====== 文本片段 ======
当前位置:   article > 正文

NLP入门(三):seq2seq之GRU对齐文本和机器翻译_双向gru 机器翻译

双向gru 机器翻译

首先来回顾之前用到的两种seq2seq模型(sequence to sequence)

(1)和(2)编码器结构完全相同,只不过(1)使用的是单向LSTM,(2)使用的是单向的GRU,二者的重要区别在于decoder部分。看RNN的输入,要看它左边的箭头(time step时间节点)和下面的箭头(与RNN的层数相关)。

注意:编码器中时间节点t的hidden state用h(t)表示,解码器中时间节点t的hidden state用s(t)表示

(1)的解码器,当前RNN的输入包括上一时刻时间节点预测的输出单词y(t-1)和上一时间节点hidden state s(t-1),而prediction layer/线性预测层的输入为解码器当前时间节点的hidden state s(t)有关。

(2)的解码器,当前RNN的输入包括:编码器输出的context vector z,上一时刻时间节点的预测单词(或者是上一时刻时间节点的ground truth单词,由teaching force rate决定)和解码器上一层hidden state s(t-1)有关。prediction layer/线性预测层的输入为:当前时间节点的hidden state s(t),编码器的输出context vector,和上一时刻时间节点的预测单词。

但是(1)和(2)都是基于编码器输入的所有单词(input sentence sequence)中的信息都融合到了一个context vector的情况下,也就是说,这样的sequence to sequence model需要编码器输出的context vector z包含输入sentence中的所有信息。但是在解码器的具体某个时刻进行解码时,可能只需要编码器某个时间节点处的输入信息,但是它只能得到关于输入一句话的全局信息,为了使解码器在具体的某个时刻能够得到与当前时刻最为相关的信息(也就是说,要找出,编码器输入的sentence中哪个时间节点处的信息对解码出当前时间节点的单词信息量最大/最有帮助),这就需要将编码器所有时间节点处的hidden state输出(对于GRU,只有hidden state,并没有专门的cell state),然后进行加权求和,权值是与解码器当前时间节点相关联的一套数值(这个的意思是,对于解码器的每个时间节点,对于编码器所有时间节点的hidden state的加权系数是不一样的),权值即为attention vector,记作a,a的维度为编码器序列的时序长度,attention vector中每个分量的数值介于0-1之间,对于解码器的每个时间节点,a不同,但是所有时间点的权值(即向量a的所有维度)之和为1。attention vector的含义也就是:对于解码器的当前时间节点,更为关注哪个编码器时间节点的信息。用hi表示编码器第i个时间节点处的hidden state,ai表示权值系数。再次强调,在解码器的每个time step处的attention vector都是不相同的(必须是不相同的,因为解码器每个时间节点解码出来的单词需要关注编码器的信息权重是不一样的)
======
◆ **完成下列任务**
**A)** 把关于seq2seq模型的文字中，以含有“首先来回顾之前用到的两种seq2seq模型(sequence to sequence)”的词句开头、以“箭头(与RNN的层数相关)。”结尾的部分一字不差地抄录下来。
**B)** 从关于seq2seq模型的文字最后一句之后接着往下写。
下面的条目来自另一个来源。
====== 提供材料 ======
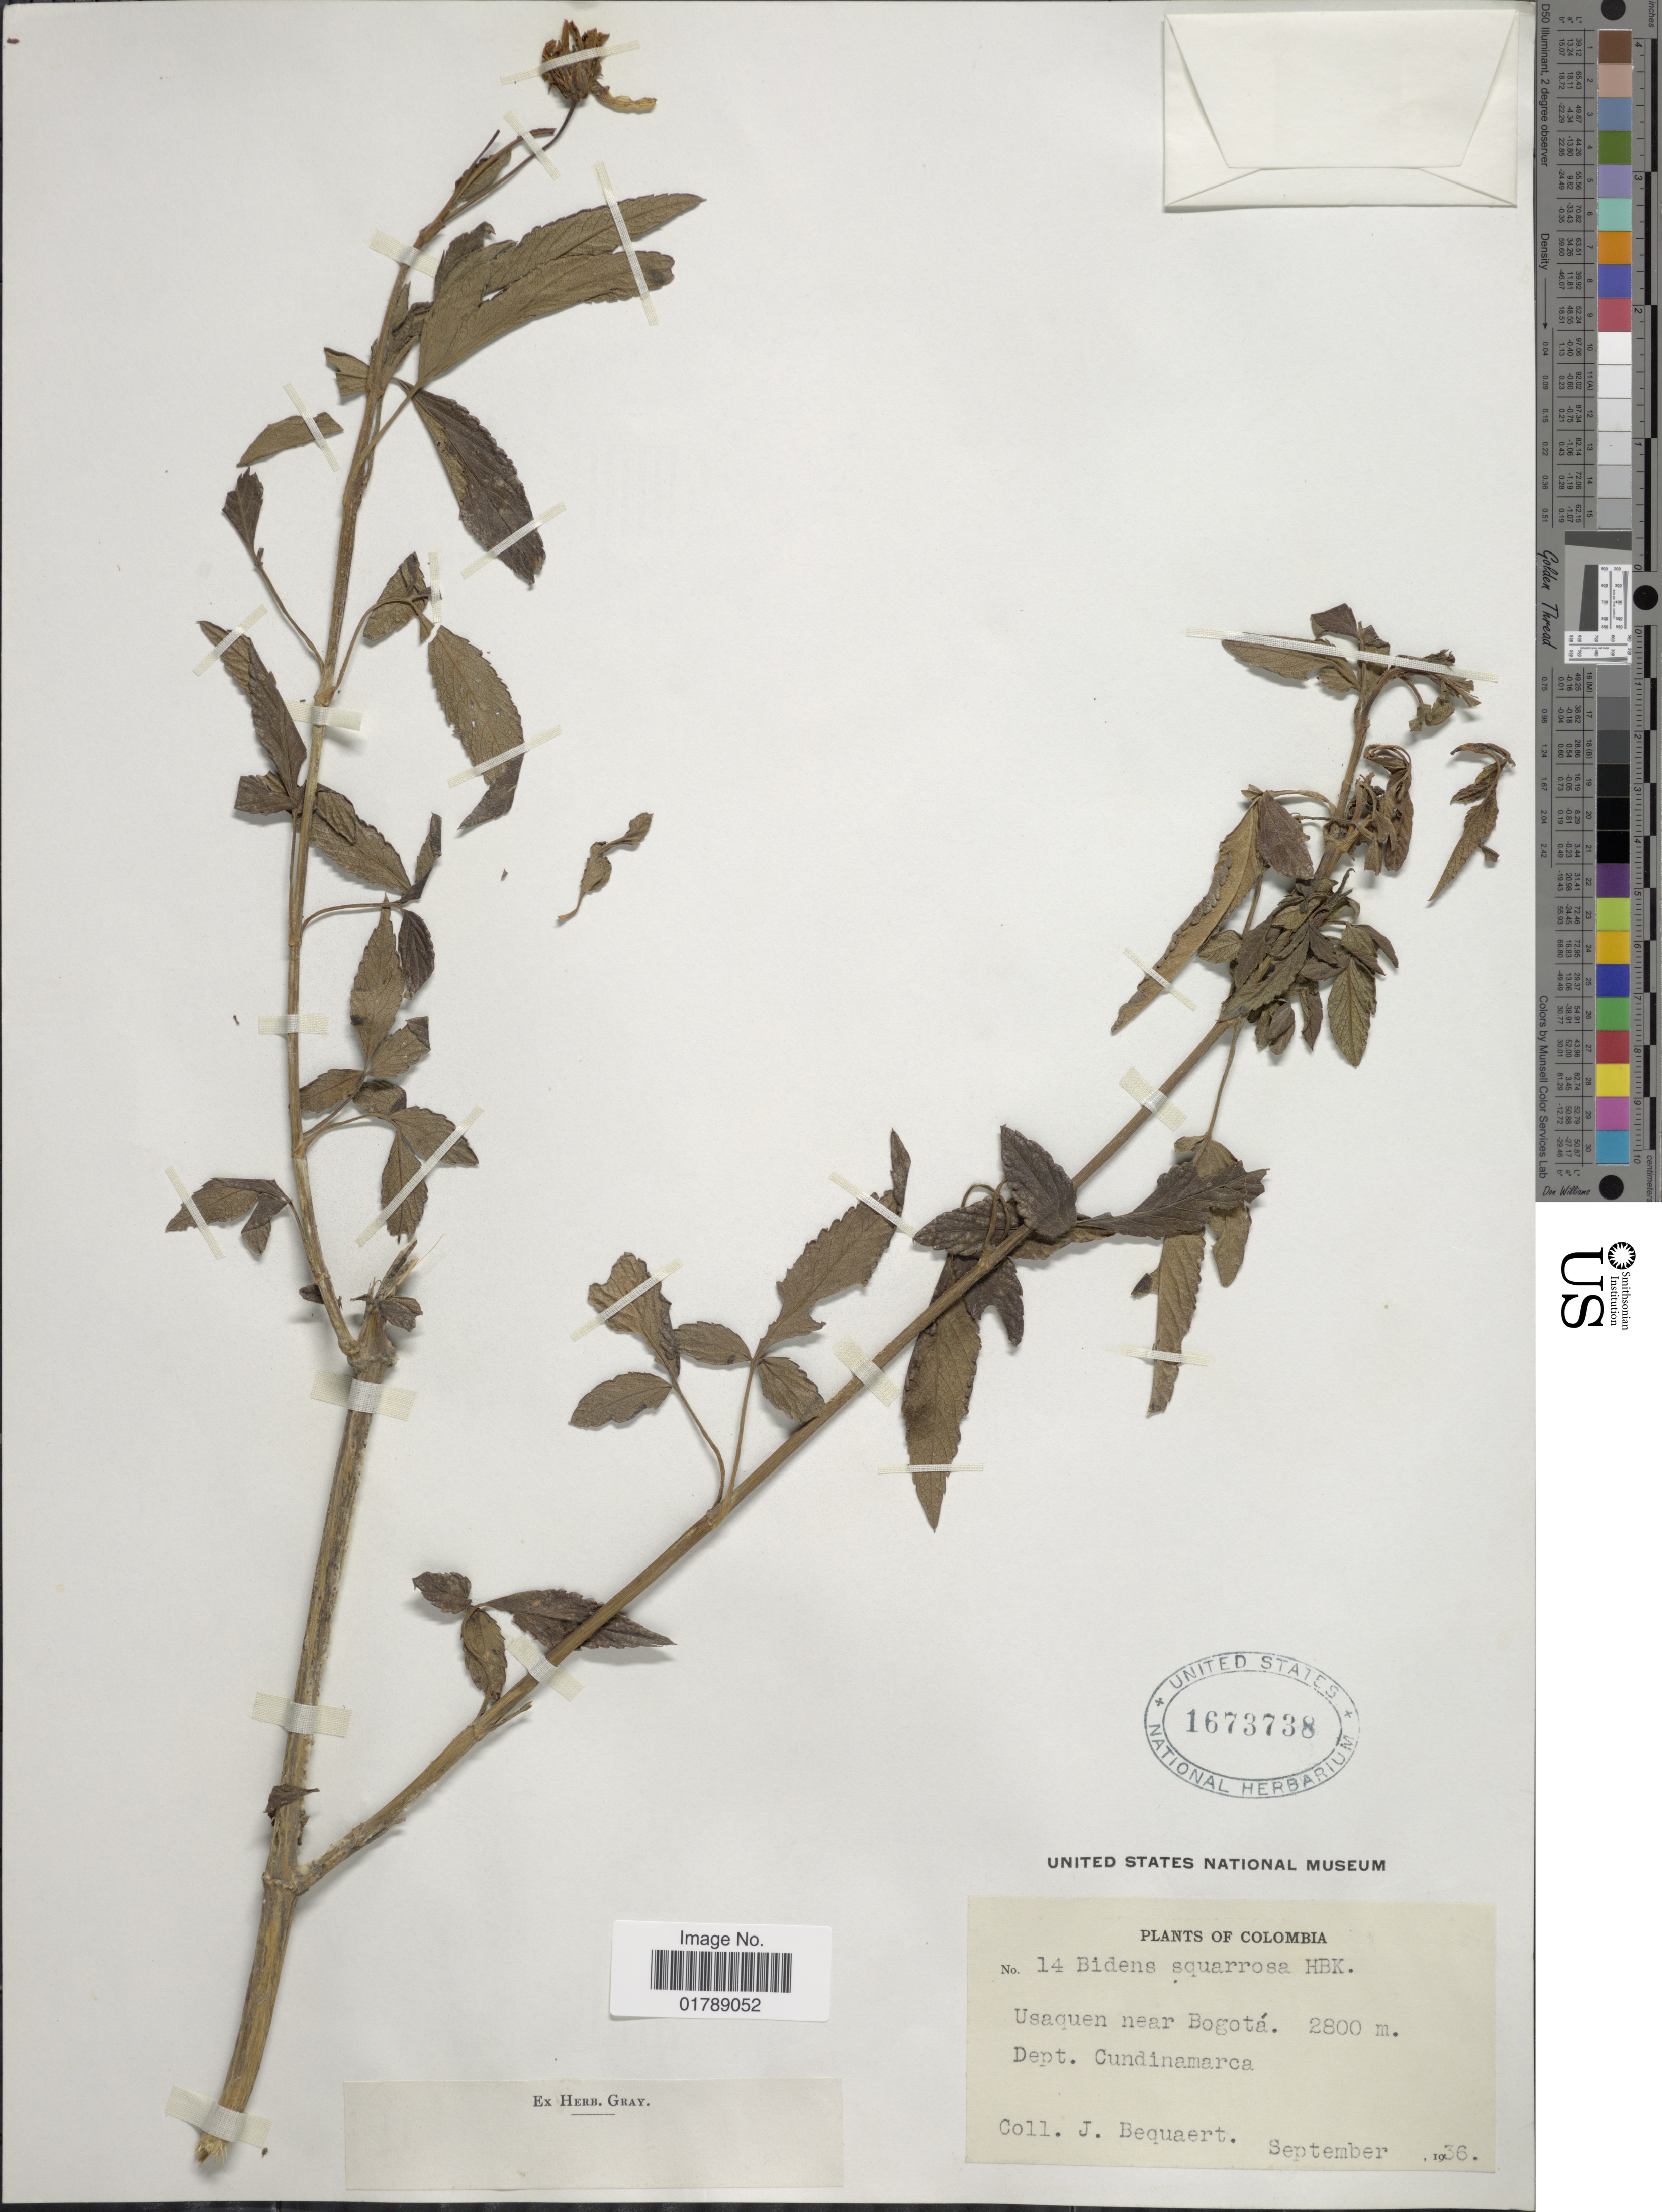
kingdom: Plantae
======
====== 提供材料 ======
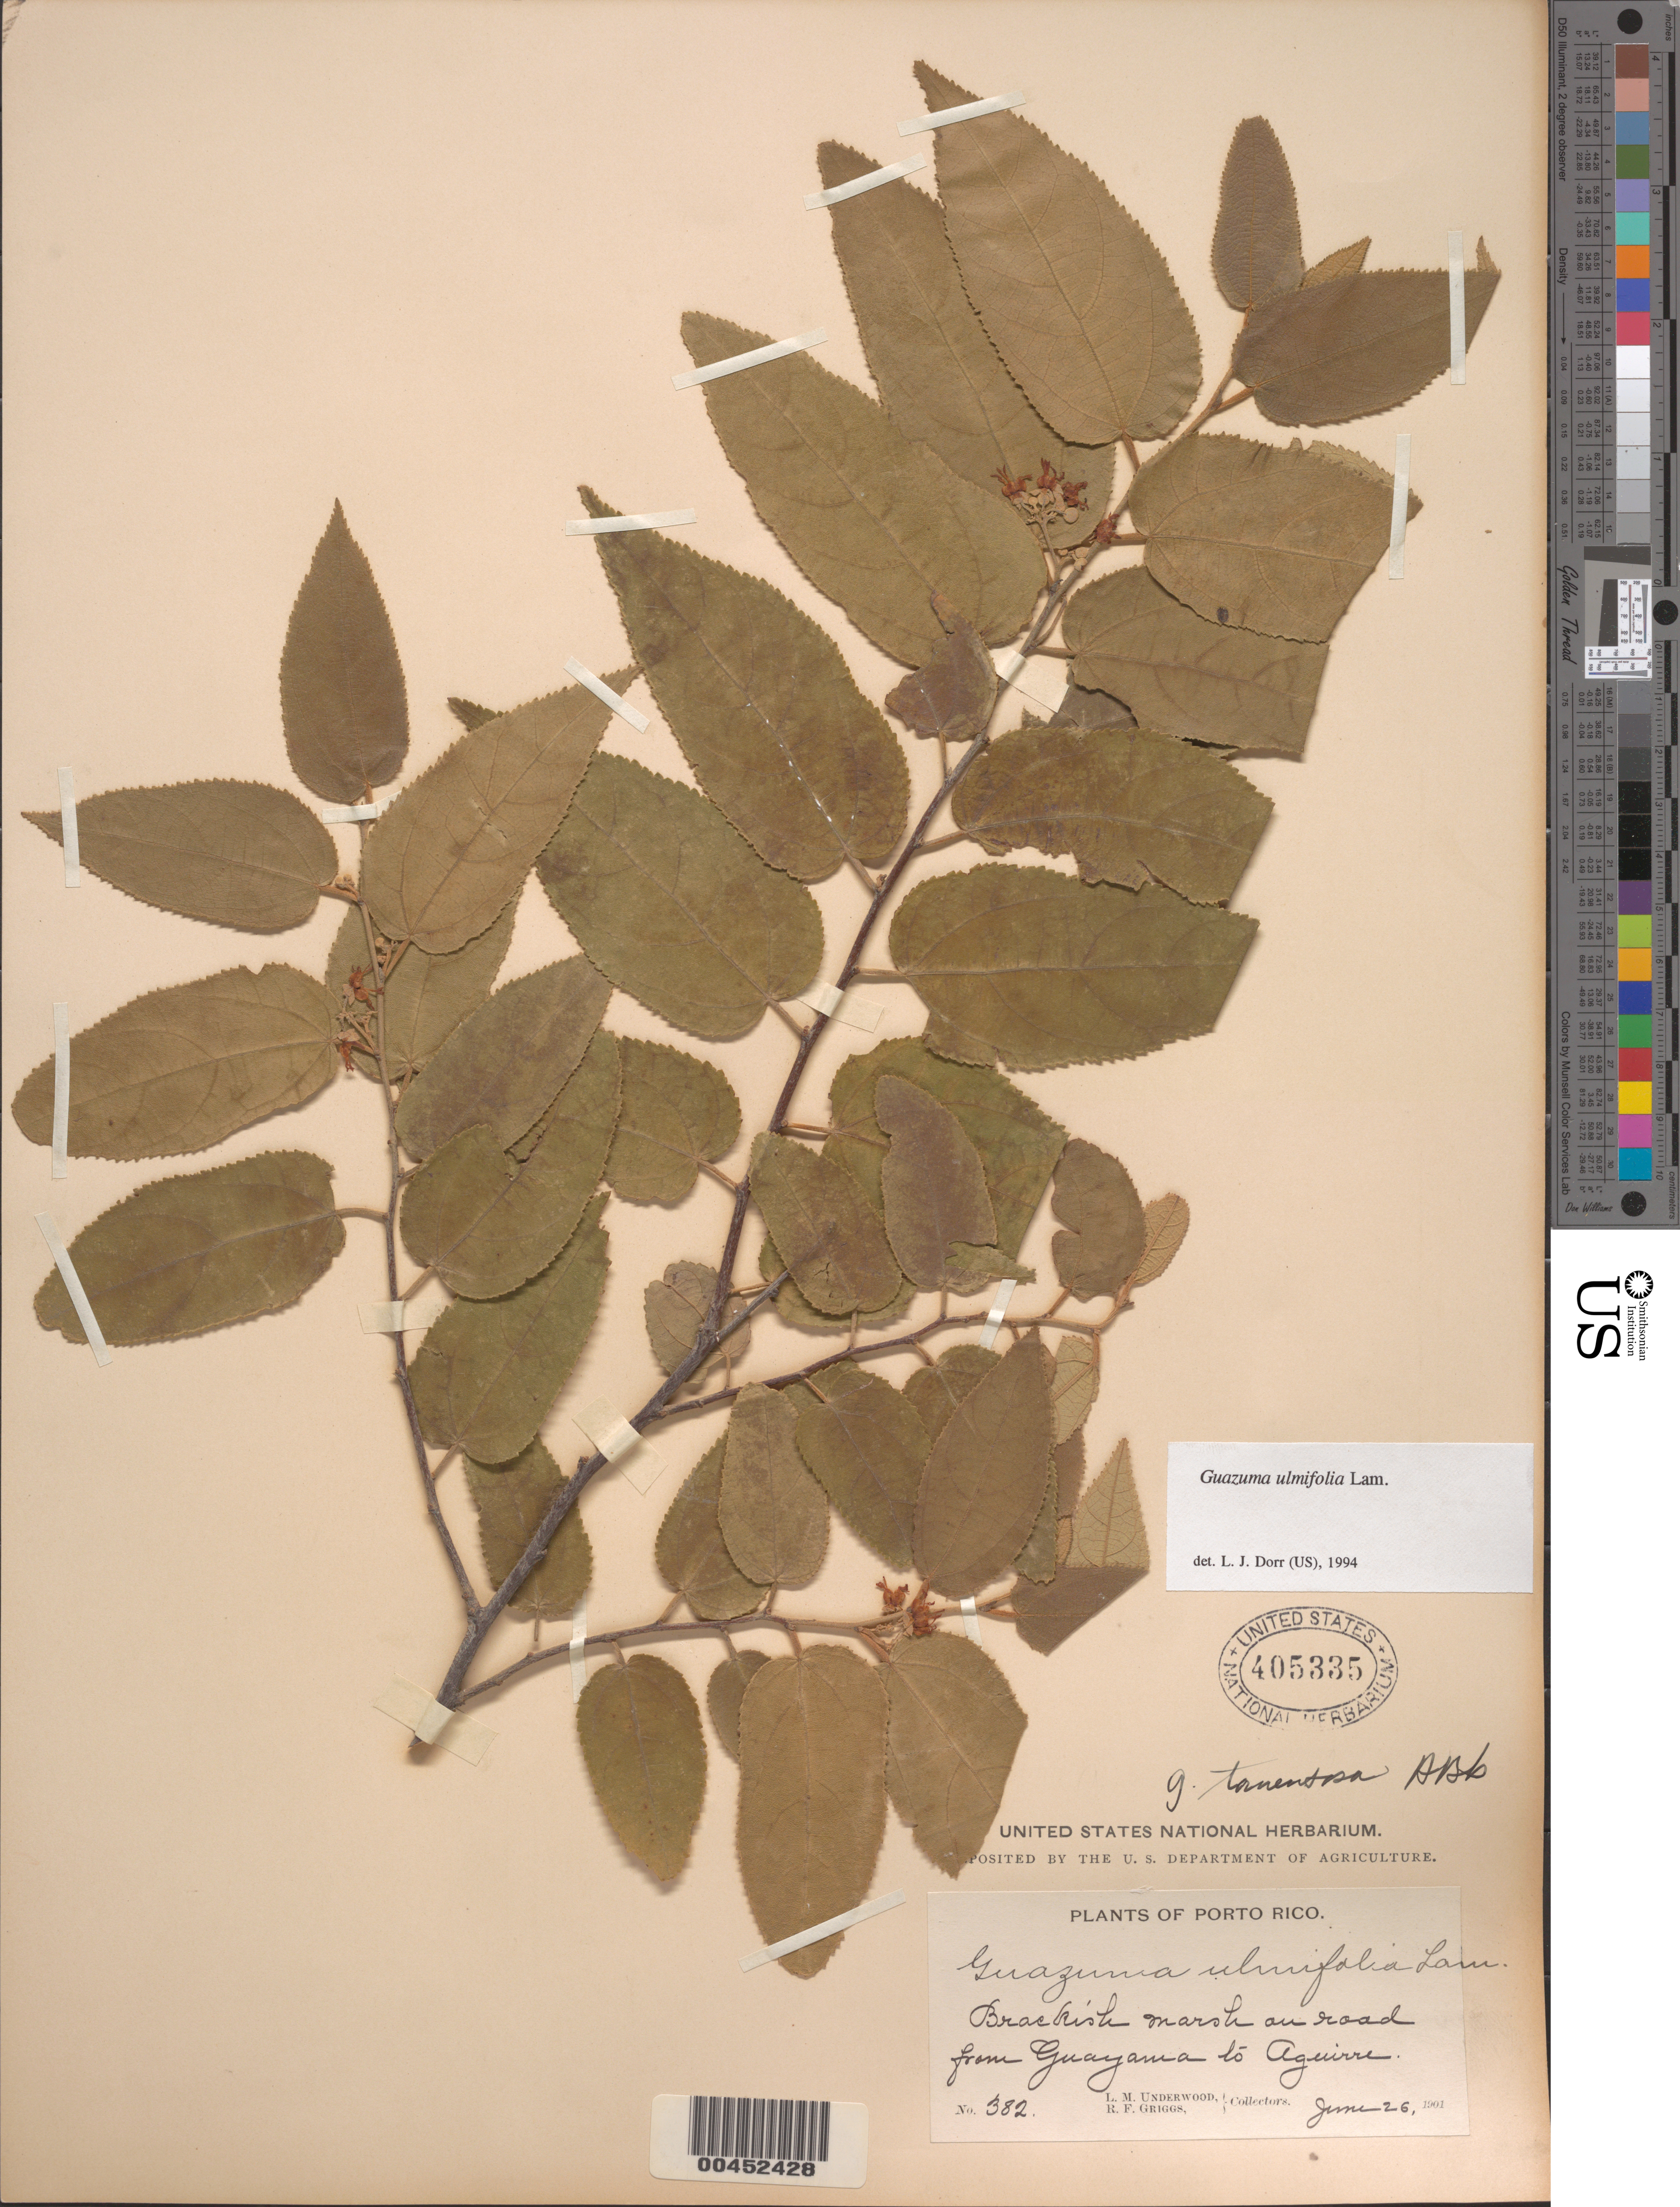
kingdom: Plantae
======
◆ **预期结果**
**A)**
首先来回顾之前用到的两种seq2seq模型(sequence to sequence)

(1)和(2)编码器结构完全相同,只不过(1)使用的是单向LSTM,(2)使用的是单向的GRU,二者的重要区别在于decoder部分。看RNN的输入,要看它左边的箭头(time step时间节点)和下面的箭头(与RNN的层数相关)。

**B)**
对于解码器的每个时间节点,将编码器每个时间节点输出的hidden state和attention vector加权求和之后,得到的w(t),t表示解码器时间节点t,将w(t)代替(2)中的context vector输入到RNN和线性预测层。(要注意的是:在解码器的第1个时间节点,输入RNN层的hidden state并不是w而是h,即编码器最后一个时间节点输出的hidden state)。

 

本节(NLP系列的第三小节)是基于attention的sequence to sequence model,其中,编码器使用的是双向的GRU,解码器每个时间节点的输入情况:解码器RNN输入:上一时刻解码器线性预测层的预测单词,上一时刻解码器RNN层的hidden state,经过attention vector加权求和后的w(对于当前时刻解码最为有用和corresponding的information)。解码器线性预测层的输入:w,解码器RNN当前时间节点输出的hidden state,上一时刻解码器线性预测层的预测单词。第三个小节中所描述的sequence to sequence模型实际上包含了attention机制的原始版本,即将s(t-1)作为query vector,编码器在每个时间节点输出的hidden state h(0),h(1),……h(T)作为key,然后h(0),h(1),……h(T)作为value,query vector与key之间计算的softmax概率相似度矩阵a,使用a将value进行加权求和,得到当前的w(w可以看作是编码器所有hidden state的加权求和)。这样的attention机制,编码器中的h充当了value和key的作用,并且编码器的每个h加权求和之后的w中包含h,w作为解码器每个时间节点的输入,则h的数值将会影响很多变量,这将导致h所要承载的信息太多,故而后序的key-value attention则通过对于h分别进行矩阵K和矩阵V的线性变换,得到K(H)和V(H),作为attention机制的key和value。

NLP前3个模型对比
 output of encoder RNNinput of decoder RNNinput of linear prediction layer
原始的seq2seq(1)最后一个时间节点的hidden state z作为context vector由两部分构成:上一时刻时间节点预测的输出单词y(t-1)和上一时间节点hidden state s(t-1)解码器当前时间节点的hidden state s(t)
(2)最后一个时间节点的hidden state z作为context vector编码器输出的context vector z,上一时刻时间节点的预测单词y(t-1)和解码器上一层hidden state s(t-1)当前时间节点的hidden state s(t),编码器的输出context vector,和上一时刻时间节点的预测单词y(t-1)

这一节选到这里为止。